Parallèlement, Alan G. Dickinson un généticien, mène ses recherches sur l’agent infectieux de la tremblante et propose quant à lui la théorie du virion où il suggère la présence d’un minuscule acide nucléique (comme les viroïdes, des ARN monocaténaires circulaires retrouvés chez les plantes) qui serait associé et protégé par la protéine prion (229) . Cette deuxième théorie permet alors de concilier les deux hypothèses de l’étiologie des maladies à prion. Plusieurs recherches sont menées dans le but d’identifier des liens entre les données connues pointant la nature protéique de l’agent infectieux avec les connaissances sur les agents infectieux traditionnels (230),(231).

Dès les années 1980, des coupes de cerveaux de patients atteints d’EST sont examinées au microscope électronique et les premières plaques amyloïdes constituées de fibrilles sont observées. Ces plaques amyloïdes seront ensuite décrites par P.A. Merz dans des cerveaux de souris inoculées avec l’agent de la tremblante et il les qualifiera de "Scrapie-Associated-Fibrils" (SAF). Ce sont des fibrilles constituées de deux ou quatre filaments et qui sont morphologiquement différentes des fibrilles cérébrales normales, des microtubules, des neurofilaments et des filaments gliaux (232). Prusiner montrera par la suite que ces fibrilles sont composées de la protéine prion (233). Cette découverte suggère alors que la présence de ces fibrilles dans lesquelles s’accumule la protéine prion pourrait être à l’origine des maladies à prions et plus largement des lésions cérébrales.

La théorie de la protéine infectieuse fut alors de plus en plus acceptée, mais cependant les origines d’un tel agent infectieux restaient totalement inconnues. Néanmoins, en se basant sur les règles irréfutables de génétique, une protéine, aussi atypique soit-elle est forcément codée par un gène, qu’elle qu’en soit son origine.

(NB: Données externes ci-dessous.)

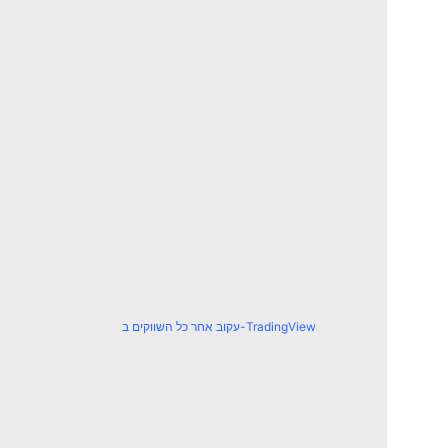
עקוב אחר כל השווקים ב-TradingView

Ainsi, le groupe de Prusiner entreprit de réaliser le séquençage de ce gène afin d’en déduire la séquence codante de la protéine prion. Les résultats furent stupéfiants puisque la séquence identifiée correspondait à celle d’un gène cellulaire connu, codant une protéine de 253 acides aminés, très abondante dans la membrane cytoplasmique des neurones (234),(235),(236). Ce gène fut nommé

PRNP (prion protein). A partir de cerveaux de hamsters infectés, la protéine prion fut pour la première fois observée par électrophorèse avec une bande protéique entre 27 et 30 kDa, ce qui lui vaudra le nom de PrP 27-30 pendant de nombreuses années.

Par la suite, des expériences de clonage ont permis de mettre en évidence la présence de l’ARNm de la protéine prion au sein de cerveaux sains et infectés par la tremblante. De plus, cette même séquence fut identifiée chez la souris et d’autres espèces, suggérant un fort degré de conservation.

La théorie d’un agent infectieux "conventionnel" fut alors totalement écartée.